[EXERCISE AIM] Write out the extracted text from every item below, line for line and unchanged, and leave the pictures out of your answer.

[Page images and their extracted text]
※

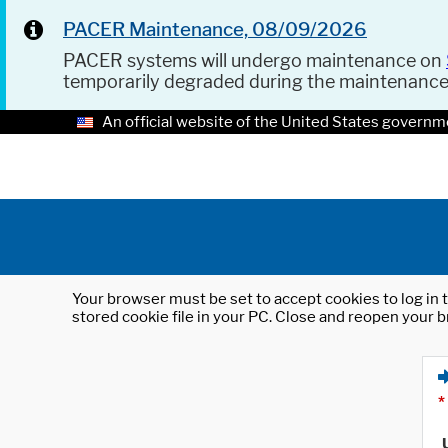
PACER Maintenance, 08/09/2026
PACER systems will undergo maintenance on
temporarily degraded during the maintenanc
An official website of the United States governm
Your browser must be set to accept cookies to log in t
stored cookie file in your PC. Close and reopen your b
*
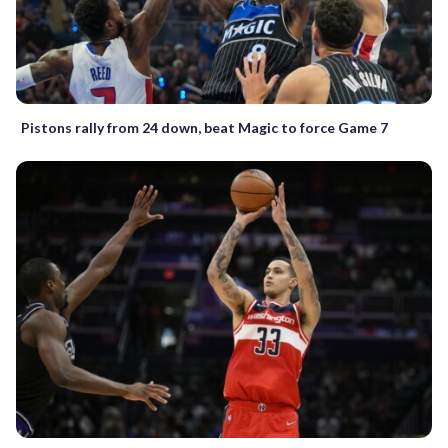
Pistons rally from 24 down, beat Magic to force Game 7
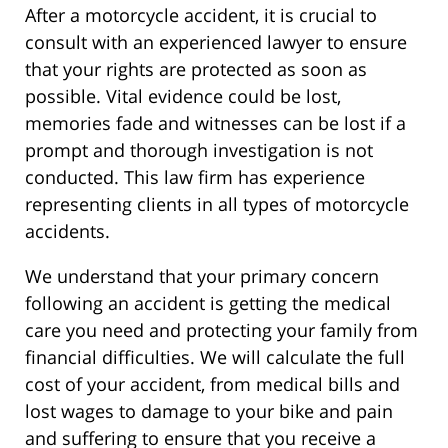
After a motorcycle accident, it is crucial to
consult with an experienced lawyer to ensure
that your rights are protected as soon as
possible. Vital evidence could be lost,
memories fade and witnesses can be lost if a
prompt and thorough investigation is not
conducted. This law firm has experience
representing clients in all types of motorcycle
accidents.
We understand that your primary concern
following an accident is getting the medical
care you need and protecting your family from
financial difficulties. We will calculate the full
cost of your accident, from medical bills and
lost wages to damage to your bike and pain
and suffering to ensure that you receive a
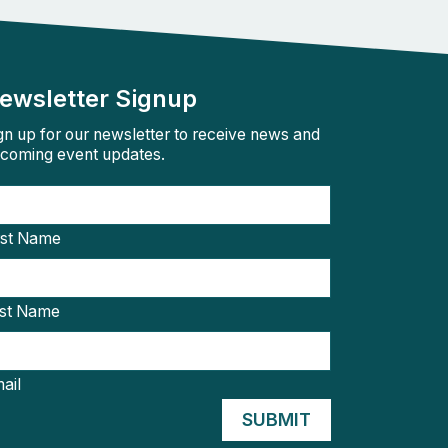
ewsletter Signup
gn up for our newsletter to receive news and
coming event updates.
rst Name
st Name
ail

※

[TASK ANSWER]
PACER Maintenance, 08/09/2026
PACER systems will undergo maintenance on
temporarily degraded during the maintenanc
An official website of the United States governm
Your browser must be set to accept cookies to log in t
stored cookie file in your PC. Close and reopen your b
*
Pistons rally from 24 down, beat Magic to force Game 7
After a motorcycle accident, it is crucial to
consult with an experienced lawyer to ensure
that your rights are protected as soon as
possible. Vital evidence could be lost,
memories fade and witnesses can be lost if a
prompt and thorough investigation is not
conducted. This law firm has experience
representing clients in all types of motorcycle
accidents.
We understand that your primary concern
following an accident is getting the medical
care you need and protecting your family from
financial difficulties. We will calculate the full
cost of your accident, from medical bills and
lost wages to damage to your bike and pain
and suffering to ensure that you receive a
ewsletter Signup
gn up for our newsletter to receive news and
coming event updates.
rst Name
st Name
ail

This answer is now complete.